Le inchieste sugli sperperi in 16 regioni
All’inizio fu il Lazio, ma l’uso dissennato di soldi pubblici c’è stato dalla Sardegna al TrentinoAlto Adige
ROMA Una collezione di fumetti Diabolik, collant di cachemire, mutande verde Lega, cibo per gatti, tintura per capelli, il canone Rai. Spazio alla fantasia. A spese dei contribuenti. Le inchieste sulla gestione troppo disinvolta dei rimborsi dei gruppi consiliari coinvolgono ben 16 regioni. In Piemonte, con il rinvio a giudizio del presidente Roberto Cota con l’accusa di peculato insieme a 39 consiglieri, e in Sicilia, dove gli indagati sono 97 tra cui il renziano Davide Faraone, gli ultimi sviluppi. Ma le “spese pazze” accomunano senza distinguo politico tra destra e sinistra anche Sardegna, Friuli Venezia Giulia, Emilia-Romagna, Campania, Trentino Alto Adige, Lombardia, Lazio, Calabria, Umbria, Basilicata, Liguria, Marche, Molise e Valle D’Aosta. L’inchiesta madre nel Lazio. Protagonista Franco Fiorito, ex capogruppo Pdl, conosciuto come “Er Batman” di Anagni. È stato condannato in primo grado a tre anni e quattro mesi per appropriazione di un milione e 300mila euro di fondi pubblici e a 5 anni di interdizione dai pubblici uffici. L’immagine simbolo del sistema Fiorito rimane la festa in costume d’antichi romani allo Stadio dei Marmi. Dopo il Lazio, la Lombardia. Le indagini sono partite nel 2012, coinvolgendo gli ex consiglieri Nicole Minetti e Renzo Bossi. Nella classifica dei rimborsi non dovuti spicca la Lega Nord e, a seguire, il Pdl. Tra gli acquisti, oltre a pranzi e cene, aerei di carta e toscanelli. Gestione allegra anche in Sardegna dove sono stati arrestati Sisinnio Piras, Mario Diana e Carlo Sanjust. Quest’ultimo deve giustificare una spesa di 23mila euro che avrebbe usato per le proprie nozze.
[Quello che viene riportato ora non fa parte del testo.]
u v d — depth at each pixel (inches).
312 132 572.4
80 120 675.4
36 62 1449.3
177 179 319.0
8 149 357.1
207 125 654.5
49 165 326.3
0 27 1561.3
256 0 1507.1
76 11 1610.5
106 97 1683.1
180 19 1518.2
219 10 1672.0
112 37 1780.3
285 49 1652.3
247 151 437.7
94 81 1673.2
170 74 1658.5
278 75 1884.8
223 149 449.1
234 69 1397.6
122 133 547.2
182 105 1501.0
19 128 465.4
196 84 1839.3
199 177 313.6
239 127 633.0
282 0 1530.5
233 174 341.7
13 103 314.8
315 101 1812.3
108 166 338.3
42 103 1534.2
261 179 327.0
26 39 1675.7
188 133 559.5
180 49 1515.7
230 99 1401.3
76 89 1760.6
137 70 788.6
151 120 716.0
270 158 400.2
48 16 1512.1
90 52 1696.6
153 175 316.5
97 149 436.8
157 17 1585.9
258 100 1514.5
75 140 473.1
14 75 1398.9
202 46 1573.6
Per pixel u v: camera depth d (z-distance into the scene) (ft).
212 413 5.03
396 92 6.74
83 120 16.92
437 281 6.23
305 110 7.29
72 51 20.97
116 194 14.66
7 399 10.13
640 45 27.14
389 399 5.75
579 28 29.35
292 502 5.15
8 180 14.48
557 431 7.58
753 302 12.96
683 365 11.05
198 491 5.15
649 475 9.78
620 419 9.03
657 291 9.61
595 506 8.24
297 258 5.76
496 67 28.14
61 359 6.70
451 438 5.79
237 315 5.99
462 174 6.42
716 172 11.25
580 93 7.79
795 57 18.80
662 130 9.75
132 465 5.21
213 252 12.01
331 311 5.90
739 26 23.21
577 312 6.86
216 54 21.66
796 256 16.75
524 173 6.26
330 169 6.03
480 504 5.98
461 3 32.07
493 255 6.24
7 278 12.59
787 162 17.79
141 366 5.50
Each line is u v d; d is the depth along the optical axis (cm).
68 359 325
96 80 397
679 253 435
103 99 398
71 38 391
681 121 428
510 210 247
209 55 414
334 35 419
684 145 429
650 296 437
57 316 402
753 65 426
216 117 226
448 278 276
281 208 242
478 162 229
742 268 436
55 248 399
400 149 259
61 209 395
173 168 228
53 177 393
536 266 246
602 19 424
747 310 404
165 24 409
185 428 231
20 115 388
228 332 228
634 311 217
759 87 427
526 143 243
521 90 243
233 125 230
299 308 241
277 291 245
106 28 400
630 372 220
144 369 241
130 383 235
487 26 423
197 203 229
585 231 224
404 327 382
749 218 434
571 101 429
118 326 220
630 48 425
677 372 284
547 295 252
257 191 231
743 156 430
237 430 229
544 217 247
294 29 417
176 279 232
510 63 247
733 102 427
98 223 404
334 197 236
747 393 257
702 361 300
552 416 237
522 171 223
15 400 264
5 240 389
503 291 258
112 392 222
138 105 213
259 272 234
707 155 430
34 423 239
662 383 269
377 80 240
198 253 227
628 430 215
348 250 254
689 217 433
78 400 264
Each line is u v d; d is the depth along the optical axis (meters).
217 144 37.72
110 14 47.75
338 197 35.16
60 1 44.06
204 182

I consiglieri indagati sono 65. Tra loro Francesca Barracciu, vincitrice delle primarie Pd. In Trentino Alto Adige, al centro dell’indagine, la gestione del fondo per spese riservate, 72mila euro annui, a disposizione del governatore Luis Durnwalder: li avrebbe usati anche per pagare Ici, canone Rai, iscrizione all’albo dei giornalisti. In Friuli Venezia Giulia due terzi dei consiglieri della precedente legislatura sono stati indagati dalla Corte dei conti. La maggior parte poi sono stati prosciolti. Tra loro il presidente del Consiglio regionale Franco Iacop e Renzo Tondo. Il caso Emilia-Romagna si apre nel 2012 con le interviste fatte a pagamento con i soldi dei gruppi consiliari. Le inchieste ora sono più di una e risultano indagati tutti i nove capigruppo.